Metadata-Version: 2.1
Name: grouped_gemm
Version: 0.1.6
Summary: Grouped GEMM
Home-page: https://github.com/tgale06/grouped_gemm
Author: Trevor Gale
Author-email: tgale@stanford.edu
Classifier: Programming Language :: Python :: 3
Classifier: License :: OSI Approved :: BSD License
Classifier: Operating System :: Unix
Description-Content-Type: text/markdown
License-File: LICENSE
Provides-Extra: dev
Requires-Dist: absl-py; extra == "dev"
Provides-Extra: all
Requires-Dist: absl-py; extra == "all"

# Grouped GEMM

A lighweight library exposing grouped GEMM kernels in PyTorch.

# Installation

Run `pip install grouped_gemm` to install the package.

# Compiling from source

By default, the installed package runs in conservative (`cuBLAS`) mode:
it launches one GEMM kernel per batch element instead of using a single
grouped GEMM kernel for the whole batch.

To enable using grouped GEMM kernels, you need to switch to the `CUTLASS`
mode by setting the `GROUPED_GEMM_CUTLASS` environment variable to `1`
when building the library.

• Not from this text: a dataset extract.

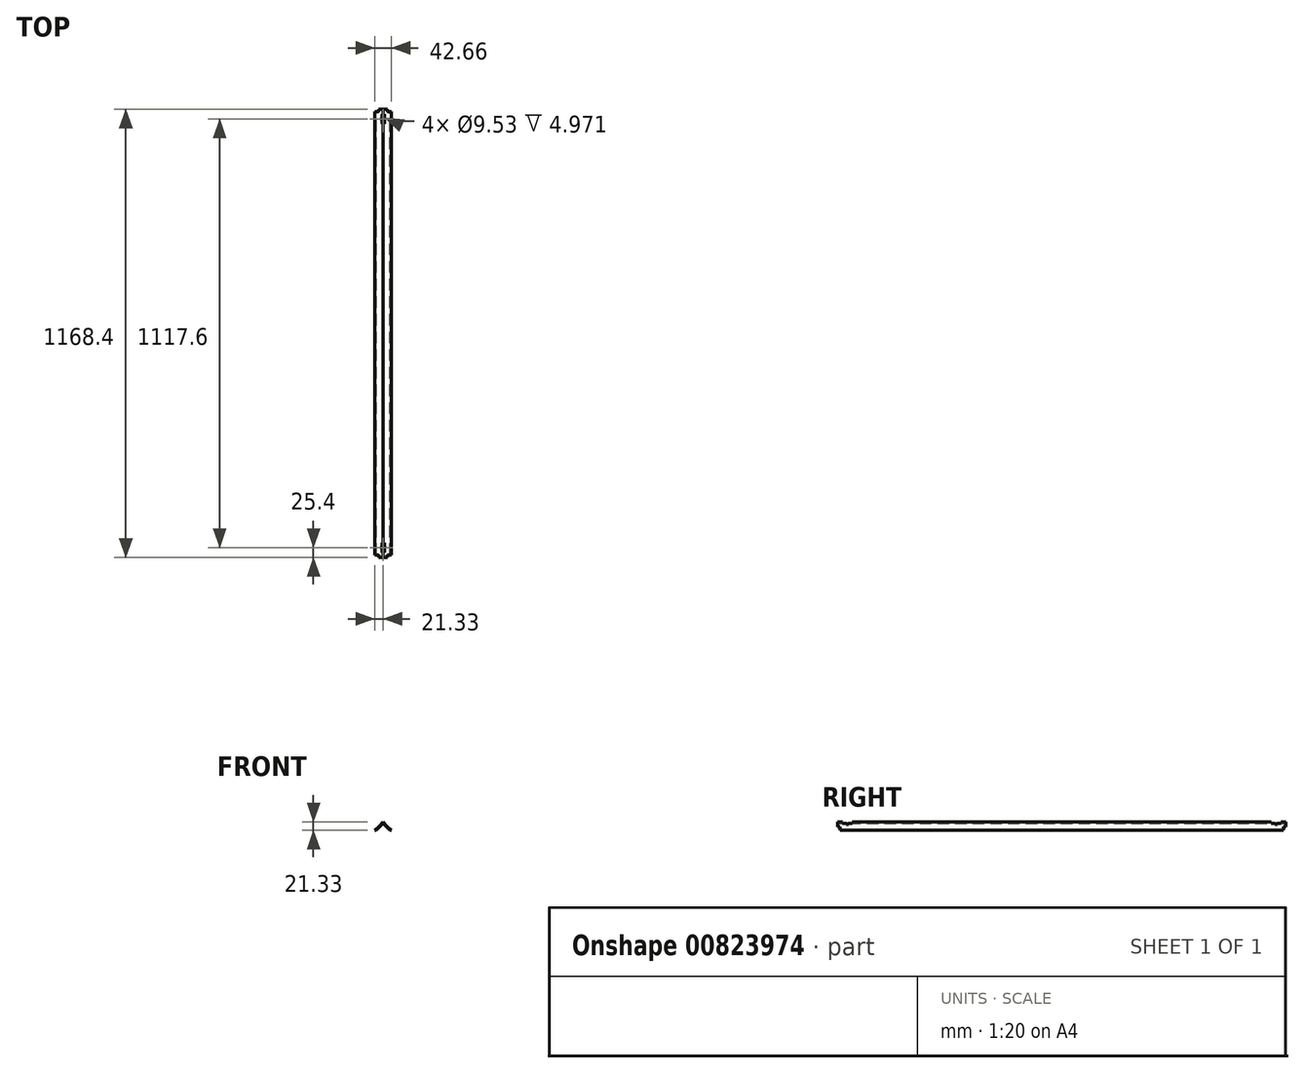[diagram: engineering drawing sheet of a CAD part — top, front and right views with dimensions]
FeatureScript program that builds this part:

For example, to build the library in `CUTLASS`
mode for Ampere (SM 8.0), clone the repository and run the following:

```bash
$ TORCH_CUDA_ARCH_LIST=8.0 GROUPED_GEMM_CUTLASS=1 pip install .
```

See [this comment](https://github.com/tgale96/grouped_gemm/pull/14#issuecomment-2211362572)
for some performance measurements on A100 and H100.

# Upcoming features

* Running grouped GEMM kernels without GPU<->CPU synchronization points.
* Hopper-optimized grouped GEMM kernels.